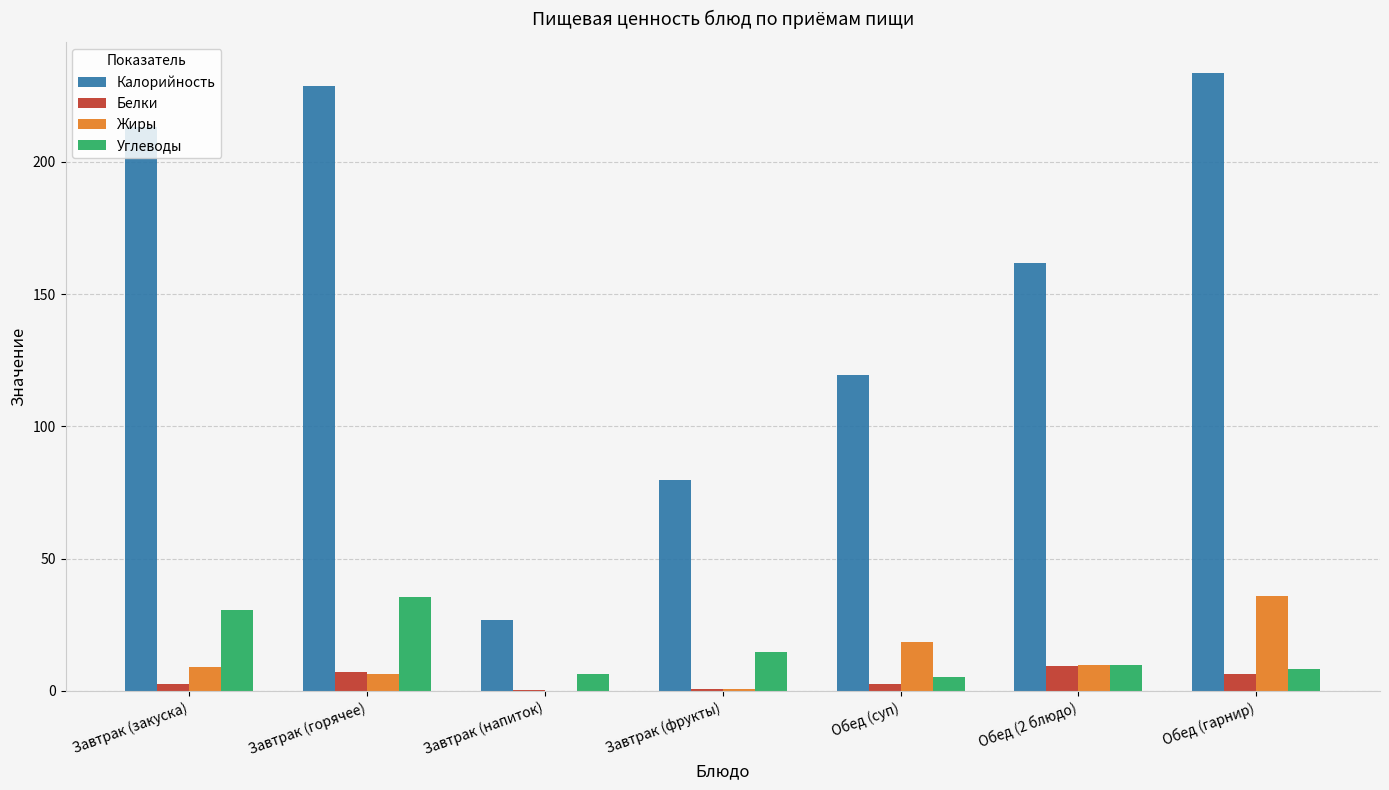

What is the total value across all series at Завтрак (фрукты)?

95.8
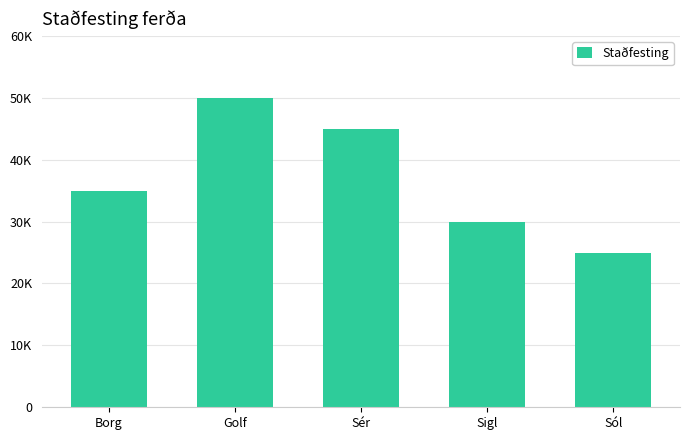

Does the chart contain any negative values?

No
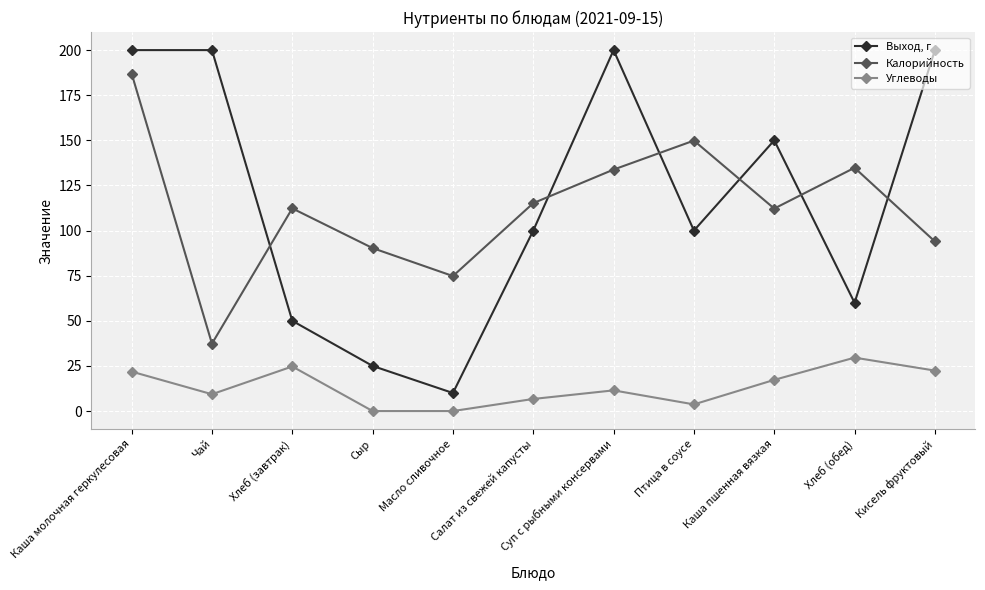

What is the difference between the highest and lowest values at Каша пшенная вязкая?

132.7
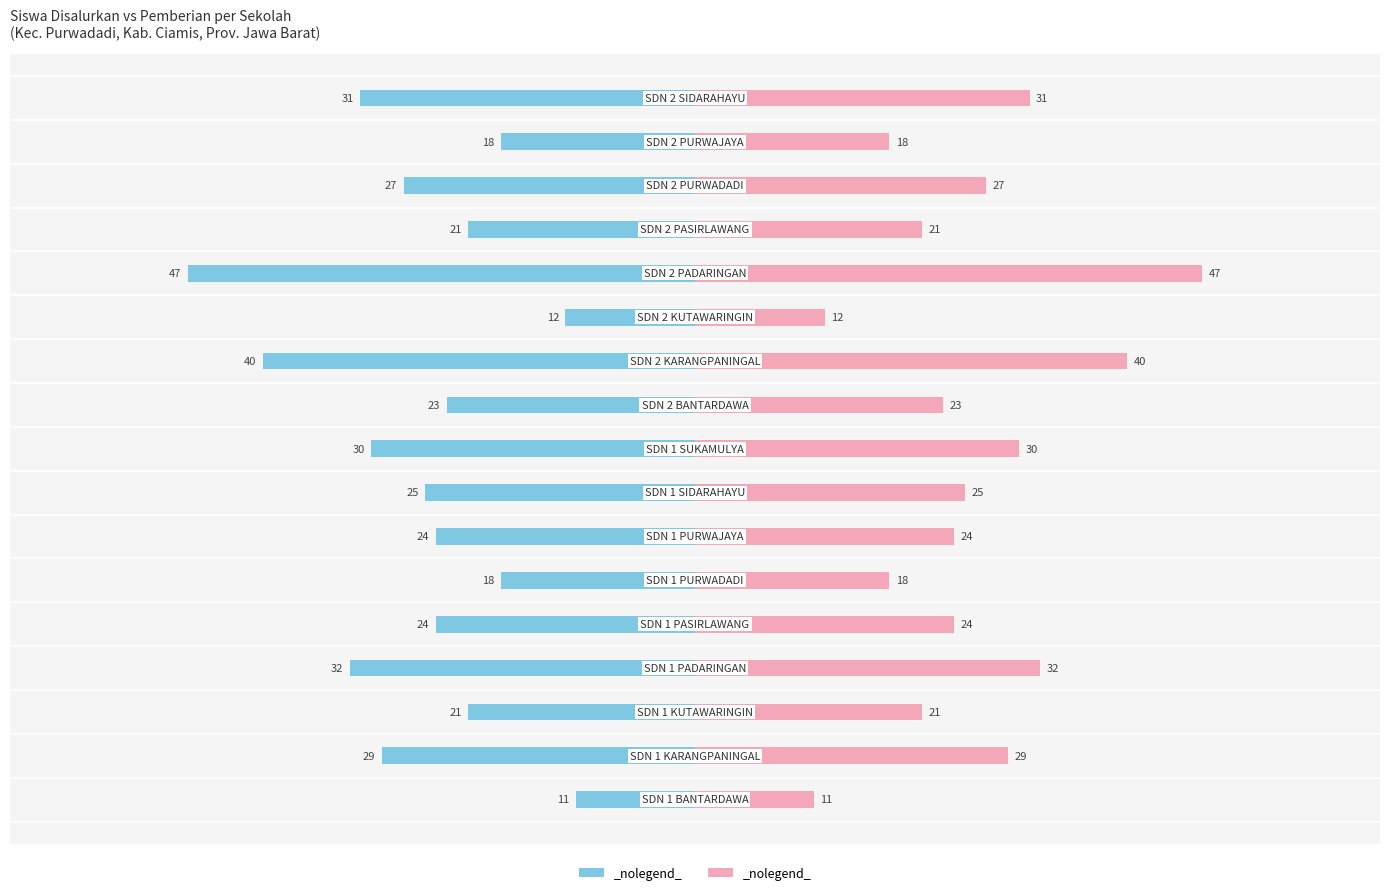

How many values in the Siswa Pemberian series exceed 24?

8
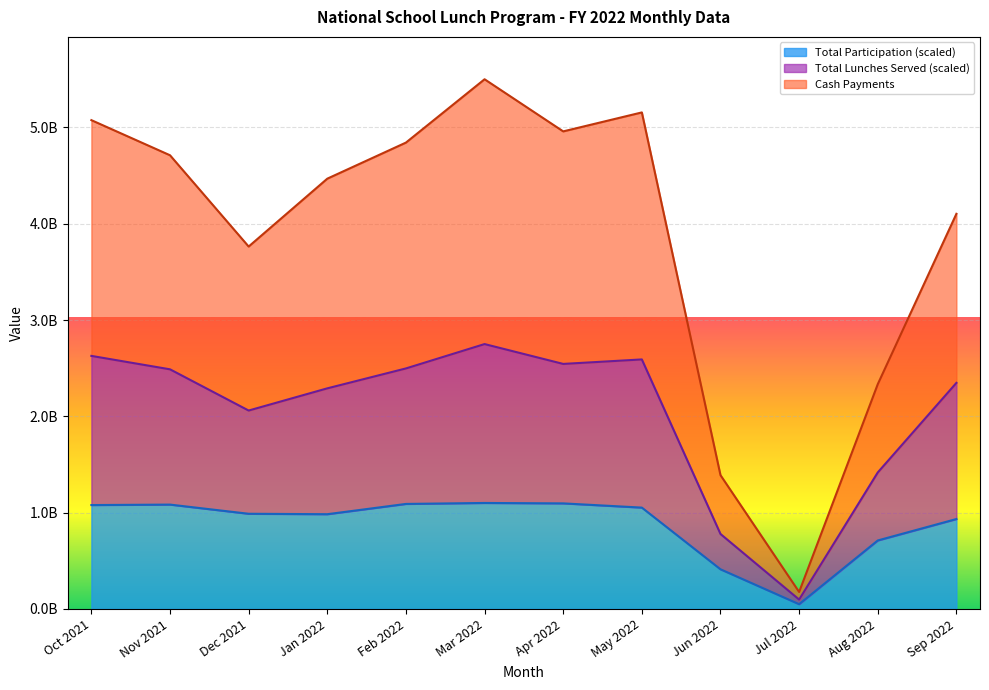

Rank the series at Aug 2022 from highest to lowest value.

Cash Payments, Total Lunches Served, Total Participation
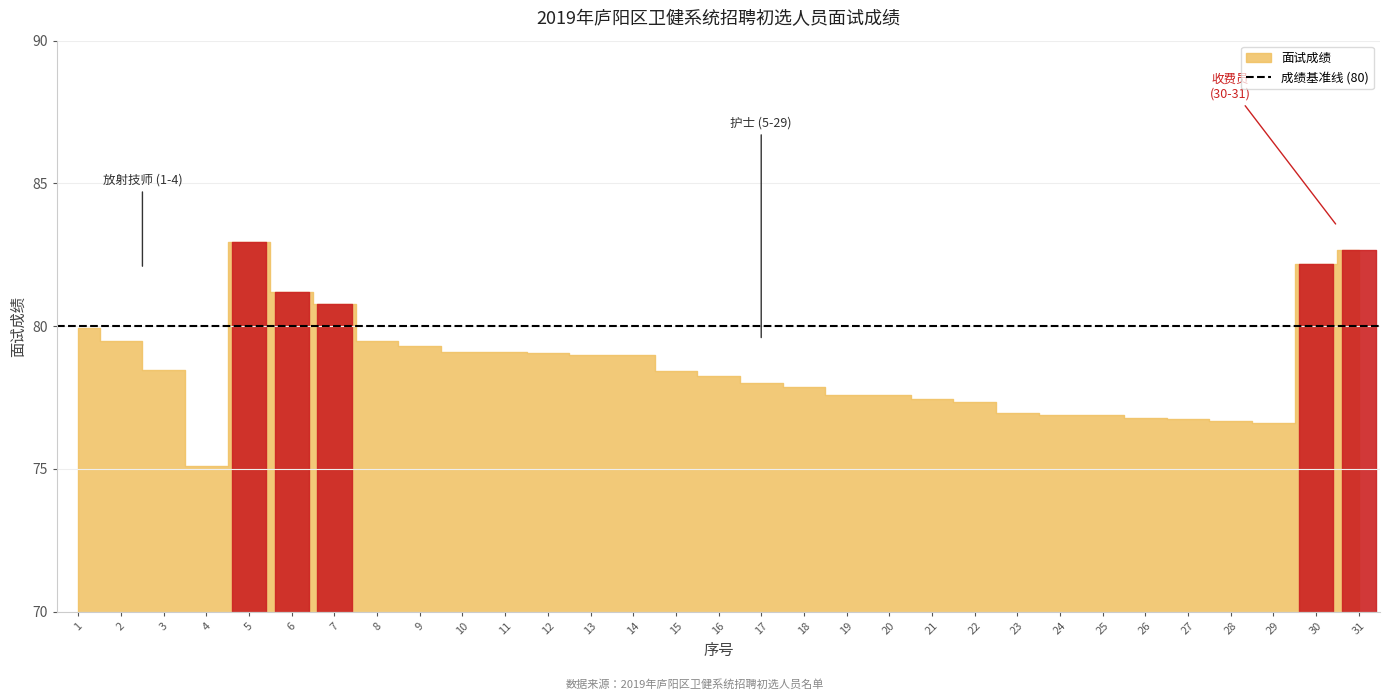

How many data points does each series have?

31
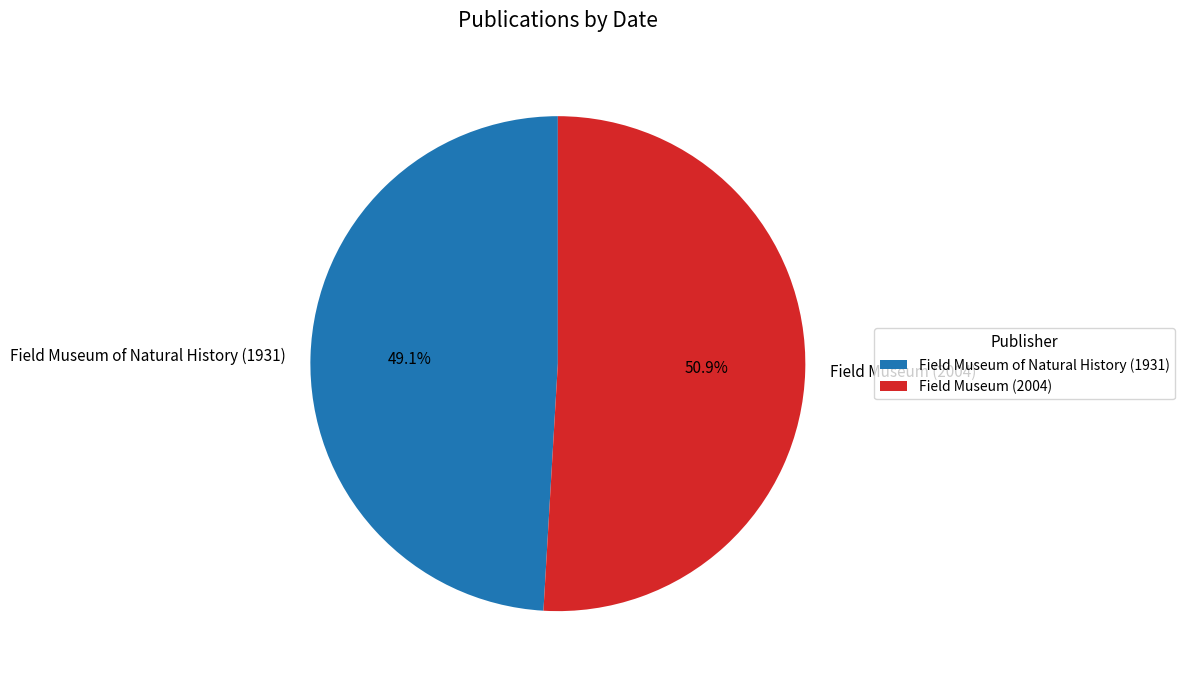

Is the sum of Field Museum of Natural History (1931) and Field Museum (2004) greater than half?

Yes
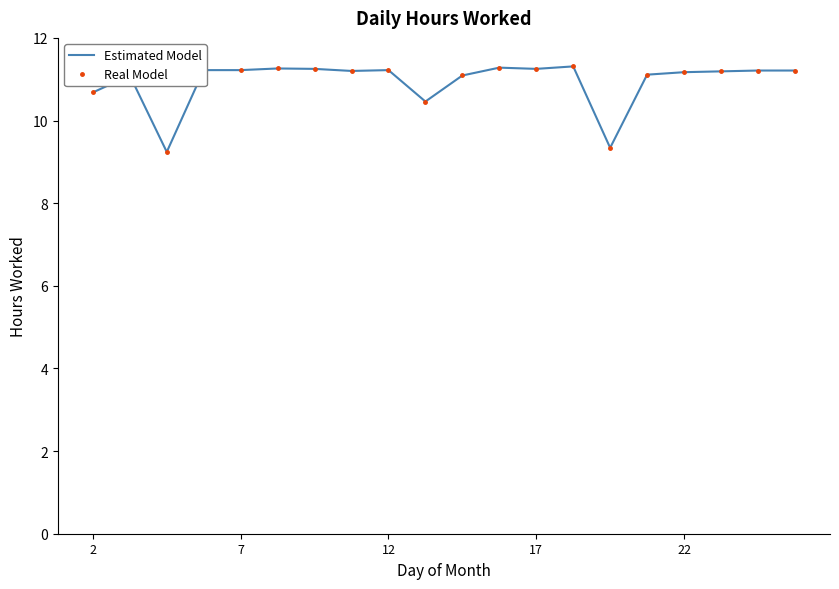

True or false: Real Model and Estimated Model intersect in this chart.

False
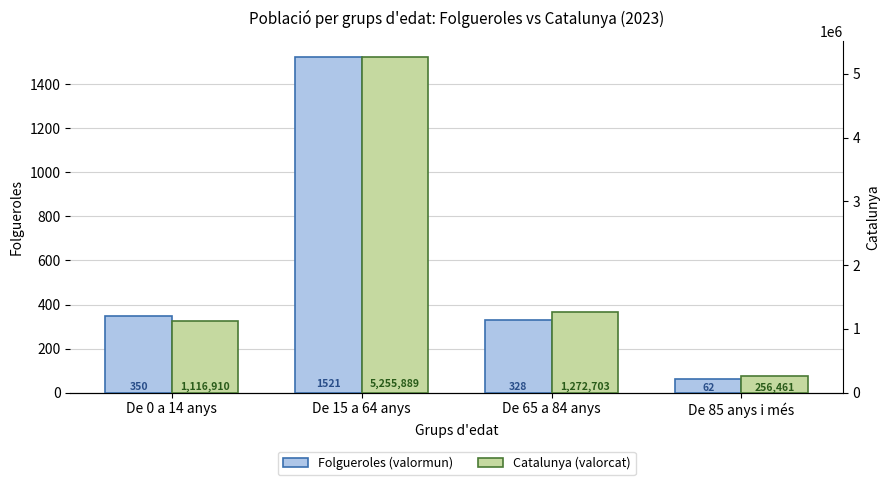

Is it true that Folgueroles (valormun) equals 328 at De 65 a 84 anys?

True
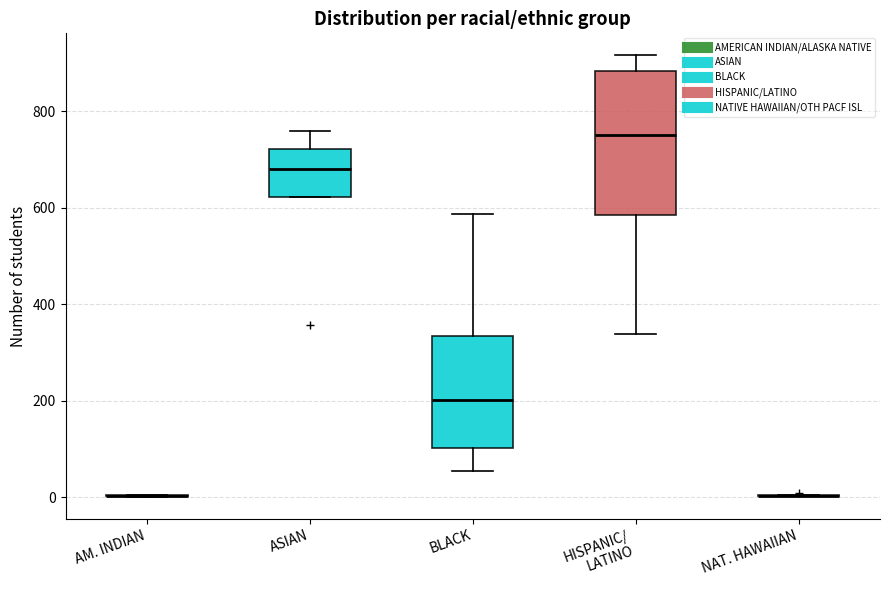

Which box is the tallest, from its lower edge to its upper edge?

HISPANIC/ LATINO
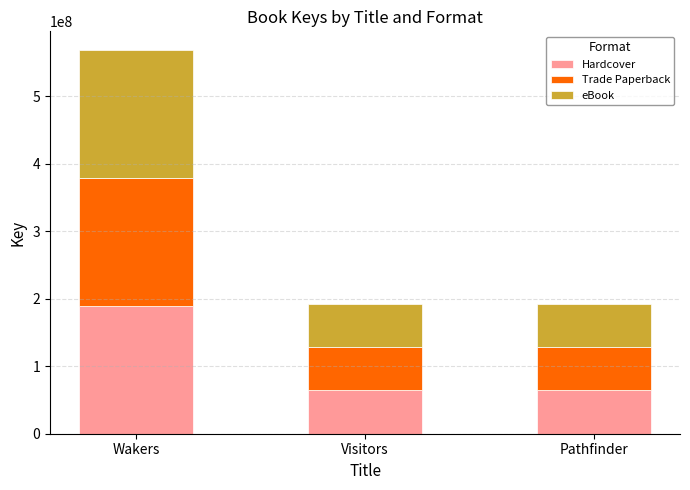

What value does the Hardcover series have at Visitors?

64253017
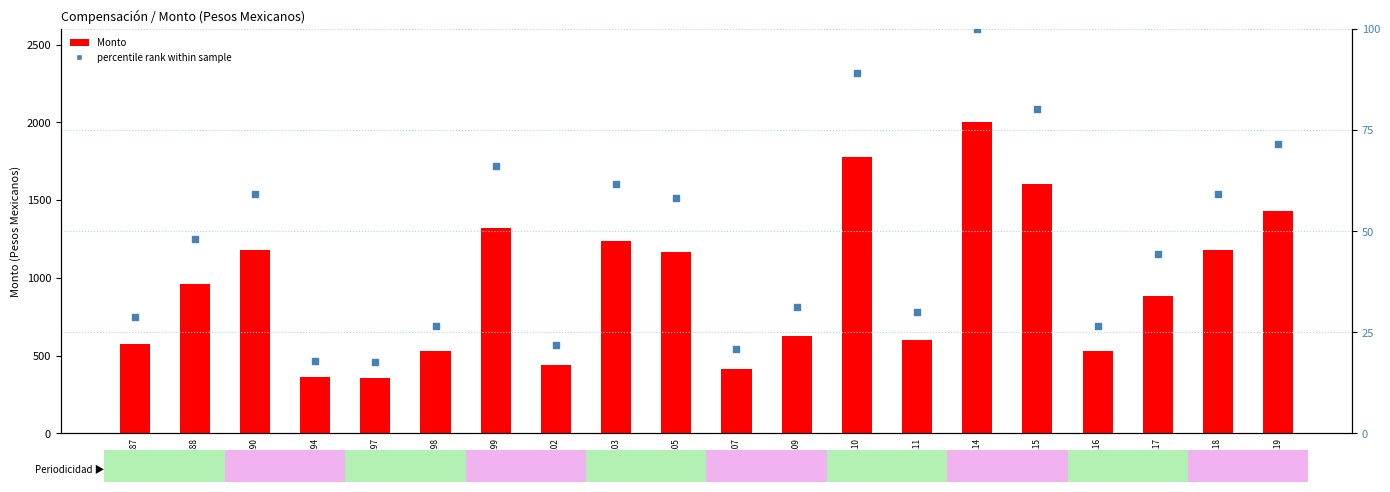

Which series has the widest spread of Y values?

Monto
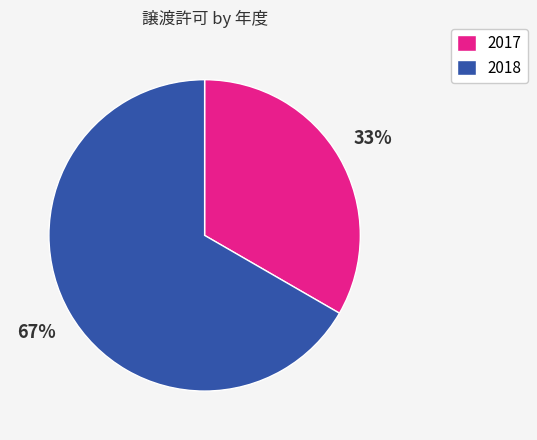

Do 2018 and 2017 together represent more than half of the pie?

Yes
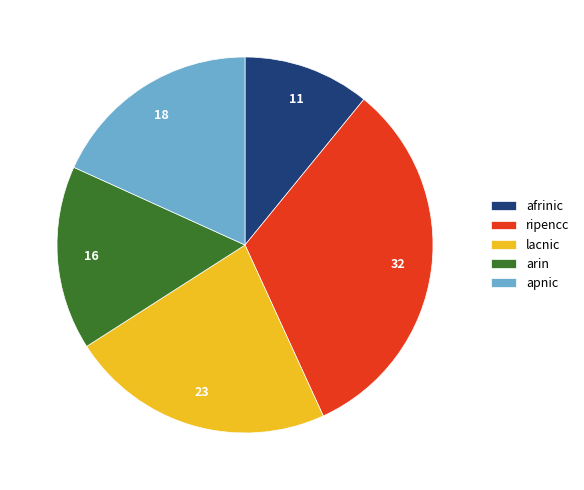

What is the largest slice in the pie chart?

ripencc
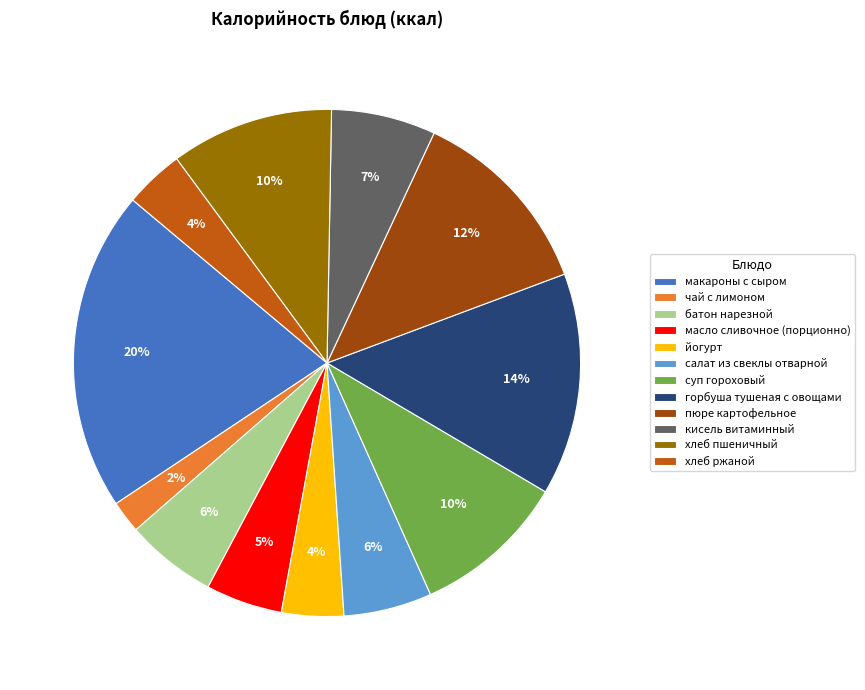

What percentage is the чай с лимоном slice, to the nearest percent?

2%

- TASK BRIEF -
Convert the data above into a Markdown table with the columns "Row" and "Content," one numbered row per line of text. Omit the blank lines and the picture lines.

- PROBLEM SOLUTION -
| Row | Content |
|---|---|
| 1 | What is the total value across all series at Завтрак (фрукты)? |
| 2 | 95.8 |
| 3 | Does the chart contain any negative values? |
| 4 | No |
| 5 | What is the difference between the highest and lowest values at Каша пшенная вязкая? |
| 6 | 132.7 |
| 7 | How many values in the Siswa Pemberian series exceed 24? |
| 8 | 8 |
| 9 | Rank the series at Aug 2022 from highest to lowest value. |
| 10 | Cash Payments, Total Lunches Served, Total Participation |
| 11 | How many data points does each series have? |
| 12 | 31 |
| 13 | Is the sum of Field Museum of Natural History (1931) and Field Museum (2004) greater than half? |
| 14 | Yes |
| 15 | True or false: Real Model and Estimated Model intersect in this chart. |
| 16 | False |
| 17 | Is it true that Folgueroles (valormun) equals 328 at De 65 a 84 anys? |
| 18 | True |
| 19 | Which box is the tallest, from its lower edge to its upper edge? |
| 20 | HISPANIC/ LATINO |
| 21 | What value does the Hardcover series have at Visitors? |
| 22 | 64253017 |
| 23 | Which series has the widest spread of Y values? |
| 24 | Monto |
| 25 | Do 2018 and 2017 together represent more than half of the pie? |
| 26 | Yes |
| 27 | What is the largest slice in the pie chart? |
| 28 | ripencc |
| 29 | What percentage is the чай с лимоном slice, to the nearest percent? |
| 30 | 2% |